• [Task to complete]:
The entries below contain pictures. Write out only the lines from the line with "exposure_s: 1/30" up to and including the line with "tilt_deg: -52.4", exactly, without them.

----

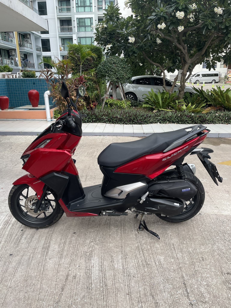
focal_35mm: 26
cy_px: 154
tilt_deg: -17.4
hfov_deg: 53.1
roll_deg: +1.6
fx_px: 231
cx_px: 116
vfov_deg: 67.3
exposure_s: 1/725
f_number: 1.6
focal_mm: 4.2
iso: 32
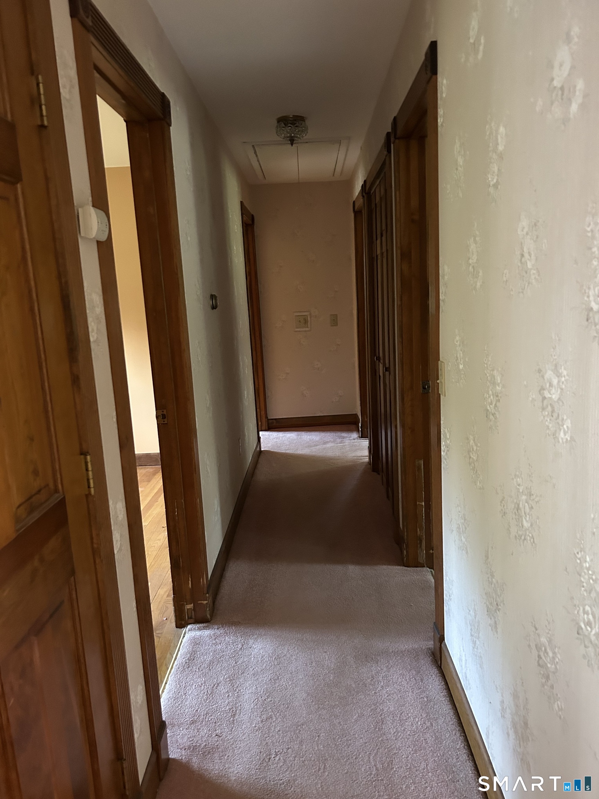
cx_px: 300
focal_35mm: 26
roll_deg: +2.7
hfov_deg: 53.1
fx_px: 600
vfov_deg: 67.3
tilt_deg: -10.4
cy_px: 400
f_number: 1.5
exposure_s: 1/30
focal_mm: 5.7
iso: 640
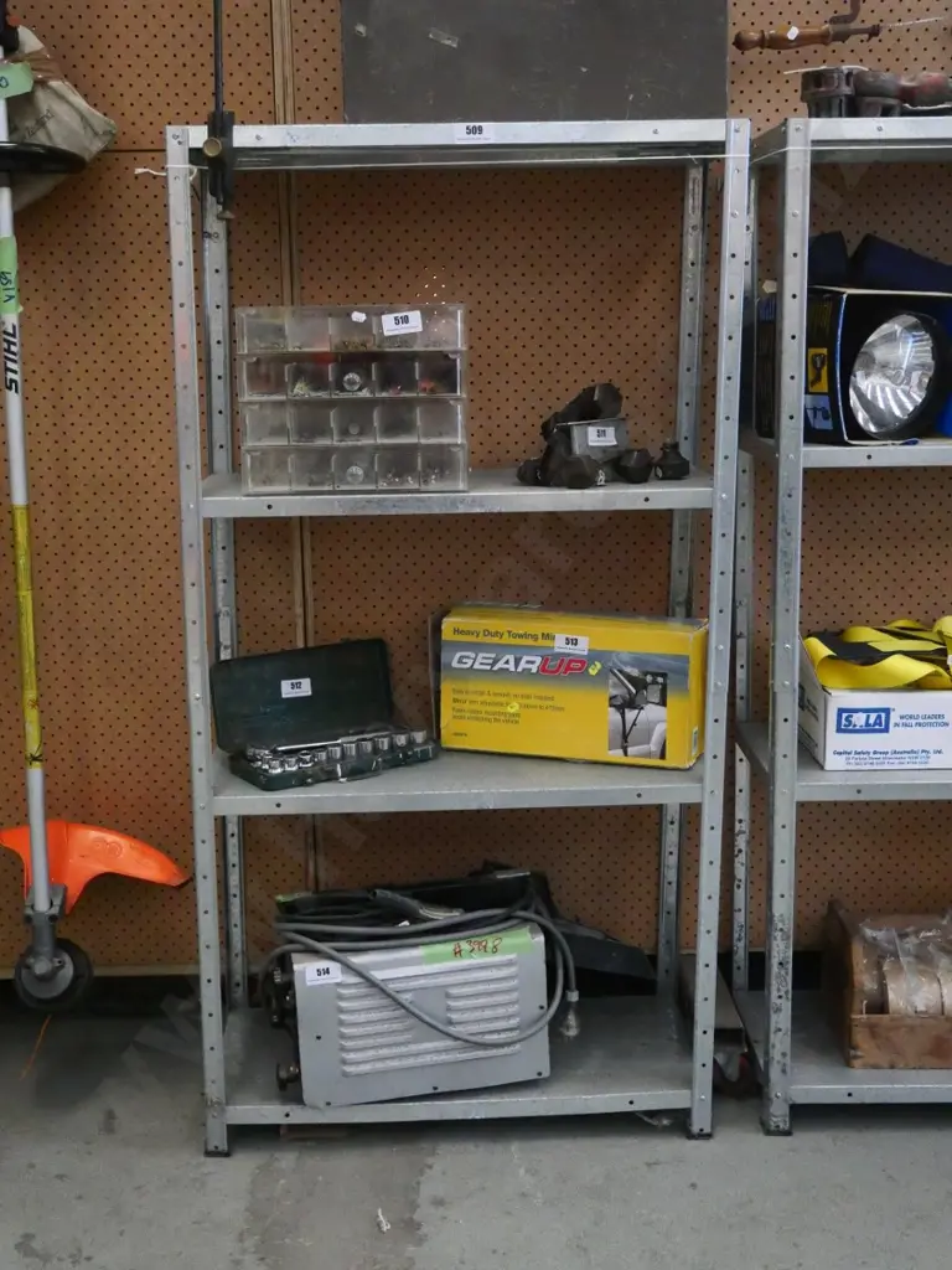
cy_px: 635
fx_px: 1320
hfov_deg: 39.7
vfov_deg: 51.4
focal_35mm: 36
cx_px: 476
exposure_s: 1/400
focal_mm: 18
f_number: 3.9
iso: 6400
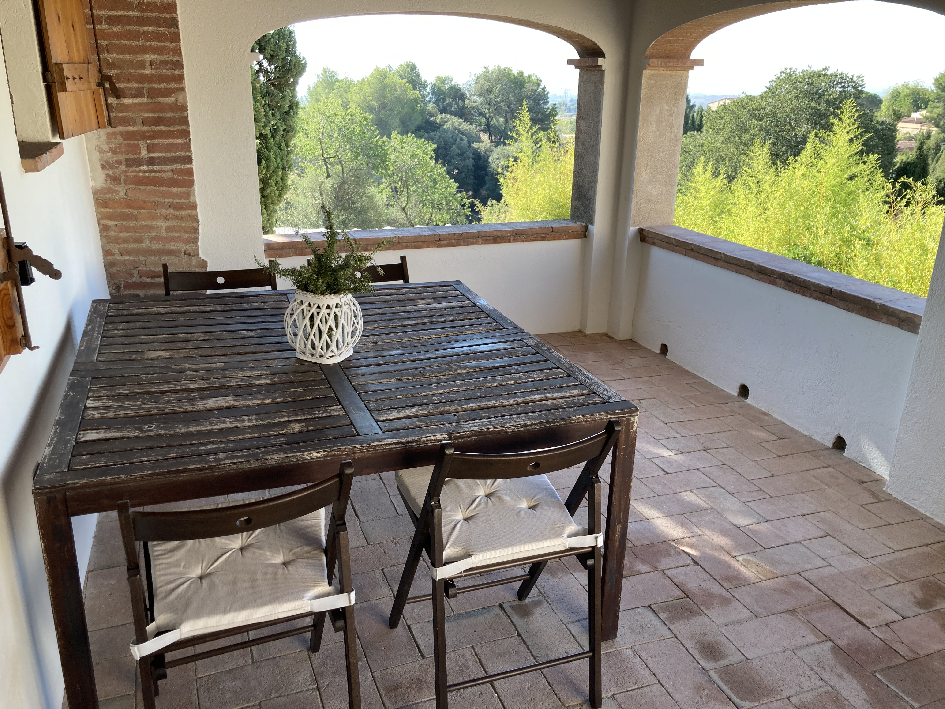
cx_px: 472
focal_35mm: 28
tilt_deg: -19.3
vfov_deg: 49.7
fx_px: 764
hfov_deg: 63.4
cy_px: 354
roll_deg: -1.2
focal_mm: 3.99
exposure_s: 1/152
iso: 20
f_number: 1.8
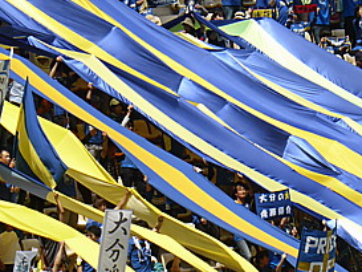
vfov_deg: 2.3
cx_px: 259
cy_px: 227
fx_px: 6696
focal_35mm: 640
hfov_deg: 3.1
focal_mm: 65
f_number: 5.9
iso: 100
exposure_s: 1/500
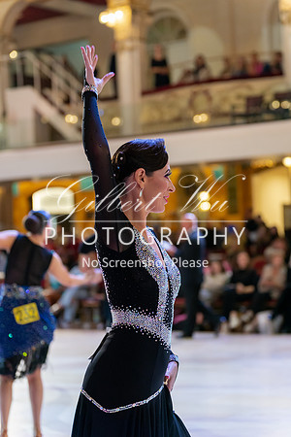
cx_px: 146
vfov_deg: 25.4
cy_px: 218
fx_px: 970
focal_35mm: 80
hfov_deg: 17.1
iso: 4000
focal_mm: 80
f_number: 2.8
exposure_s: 1/500
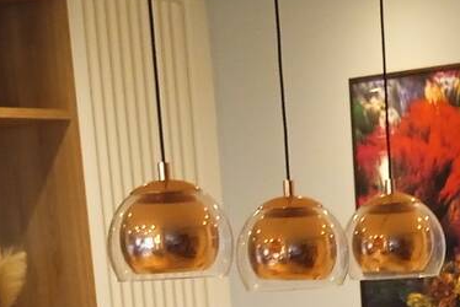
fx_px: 1432
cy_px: 573
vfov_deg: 11.3
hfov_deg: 18.1
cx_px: 342
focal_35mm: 112
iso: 386
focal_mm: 3.43
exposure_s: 1/20
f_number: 2.2
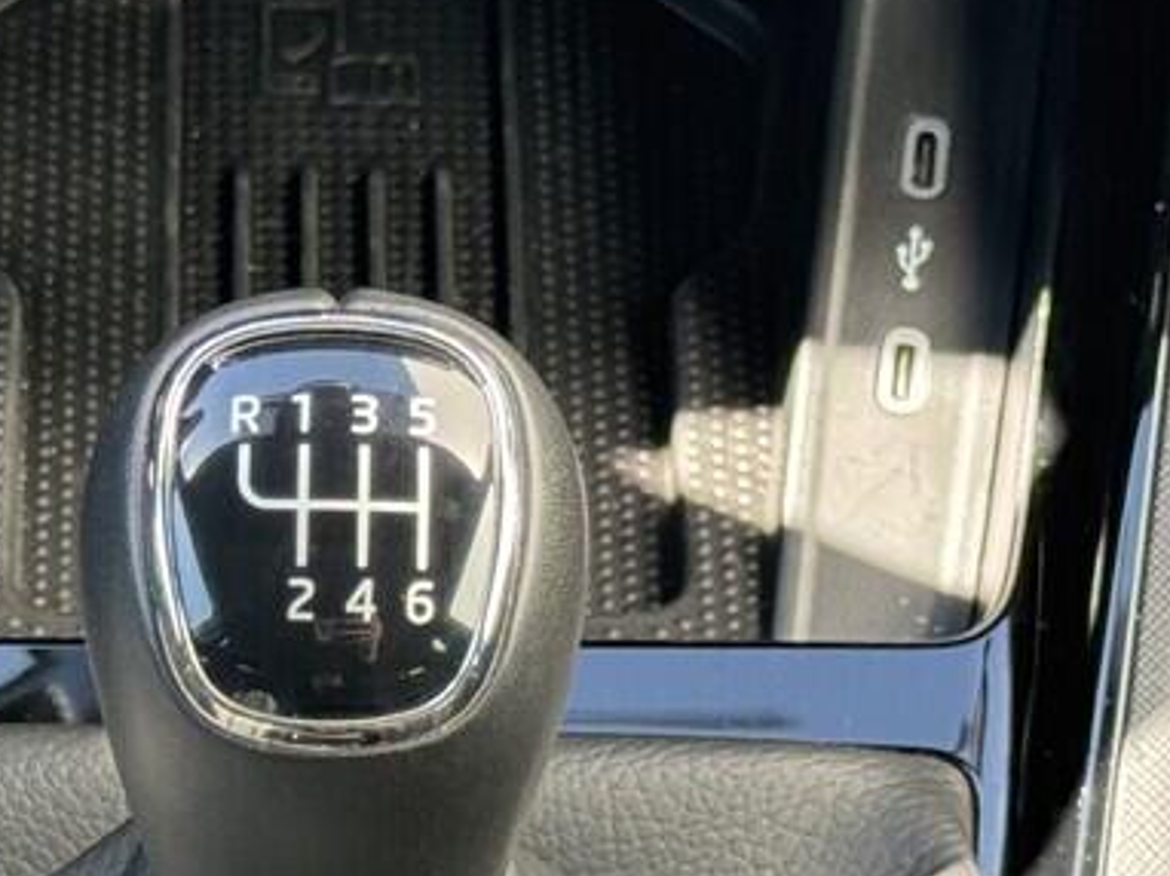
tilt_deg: -52.4
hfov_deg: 10.9
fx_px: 6114
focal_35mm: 181
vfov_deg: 8.1
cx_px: 150
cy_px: 922
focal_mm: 6.76
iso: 100
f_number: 1.78
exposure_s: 1/117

----

• [Task output]:
exposure_s: 1/30
focal_mm: 5.7
iso: 640
cy_px: 635
fx_px: 1320
hfov_deg: 39.7
vfov_deg: 51.4
focal_35mm: 36
cx_px: 476
exposure_s: 1/400
focal_mm: 18
f_number: 3.9
iso: 6400
cx_px: 472
focal_35mm: 28
tilt_deg: -19.3
vfov_deg: 49.7
fx_px: 764
hfov_deg: 63.4
cy_px: 354
roll_deg: -1.2
focal_mm: 3.99
exposure_s: 1/152
iso: 20
f_number: 1.8
vfov_deg: 2.3
cx_px: 259
cy_px: 227
fx_px: 6696
focal_35mm: 640
hfov_deg: 3.1
focal_mm: 65
f_number: 5.9
iso: 100
exposure_s: 1/500
cx_px: 146
vfov_deg: 25.4
cy_px: 218
fx_px: 970
focal_35mm: 80
hfov_deg: 17.1
iso: 4000
focal_mm: 80
f_number: 2.8
exposure_s: 1/500
fx_px: 1432
cy_px: 573
vfov_deg: 11.3
hfov_deg: 18.1
cx_px: 342
focal_35mm: 112
iso: 386
focal_mm: 3.43
exposure_s: 1/20
f_number: 2.2
tilt_deg: -52.4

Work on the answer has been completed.